Illustrating what was meant by “impossible,” the family friend related W.’s description of meeting Vladimir Putin, the President of Russia. “George said, ‘I told Putin that in this country we own our own homes and because we own them we take great pride in them.’ Then he told me, ‘I don’t think the son of a bitch knew what the hell I was talking about.’

“I was speechless,” said the friend. “George acted like Putin was the dumb hayseed know-nothing and he, George, was the man of the world. I guess it never occurred to him that Putin, former head of the KGB, had been briefed to the gills on American capitalism . . . It was scary listening to the President of the United States sound so damn stupid and arrogant. I was dumbfounded that George had lectured the President of Russia like a first grader on the basics of home ownership in America . . . I’ve known George for many, many years, and I’ve watched him grow more arrogant . . .

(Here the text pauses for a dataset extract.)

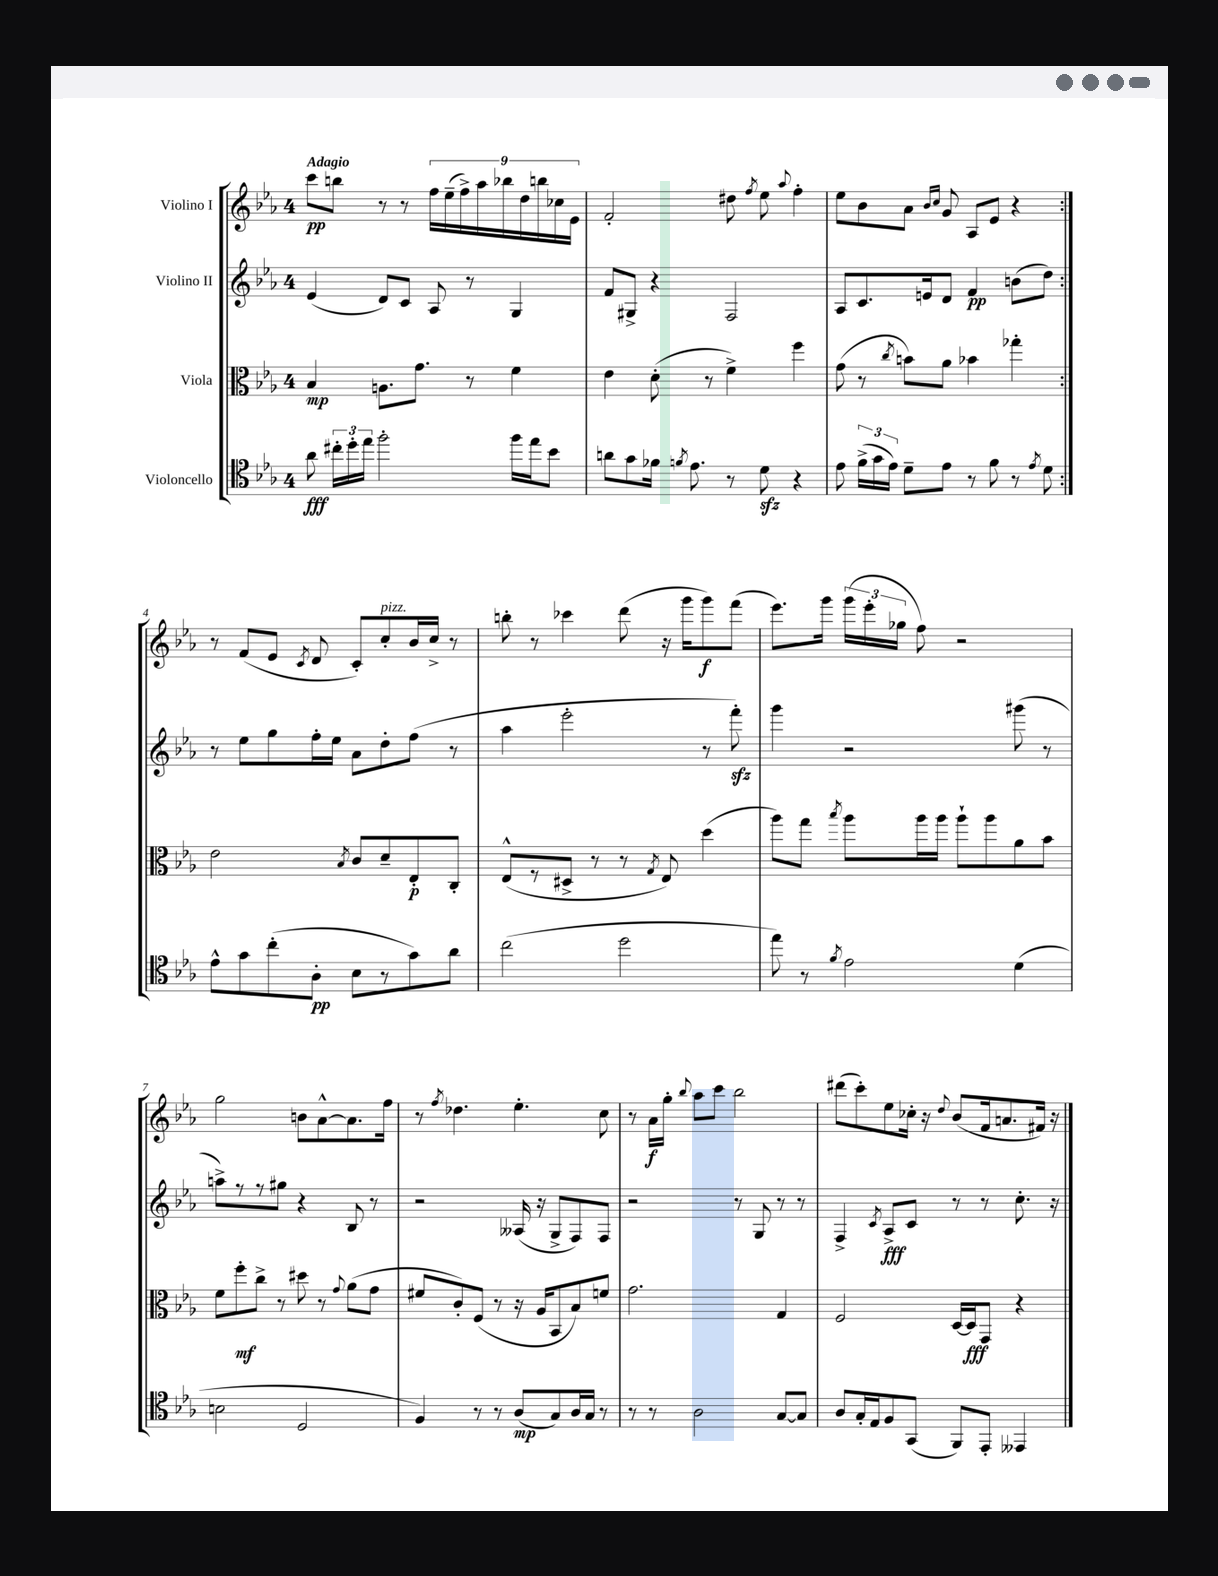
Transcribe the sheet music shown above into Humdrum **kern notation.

“He has no humility whatsoever about being President. He really thinks he deserves the office, that it’s his by merit, not default. There’s no sense that he’s lucky to be there and that if not for a partisan vote by the Supreme Court, he’d still be pumping iron in the governor’s mansion in Austin . . . With each job he’s gotten worse, more arrogant. Now he’s unbearable. But Laura is terrific. Very down-to-earth.”

Linden von Eichel, a Canadian who lives in Washington, D.C., met the First Lady at a black-tie dinner at the Library of Congress shortly after Laura returned from Paris, where she had attended ceremonies marking the U.S. return to UNESCO. Traveling without the President, the First Lady had made front-page news when France’s President Jacques Chirac kissed her hand.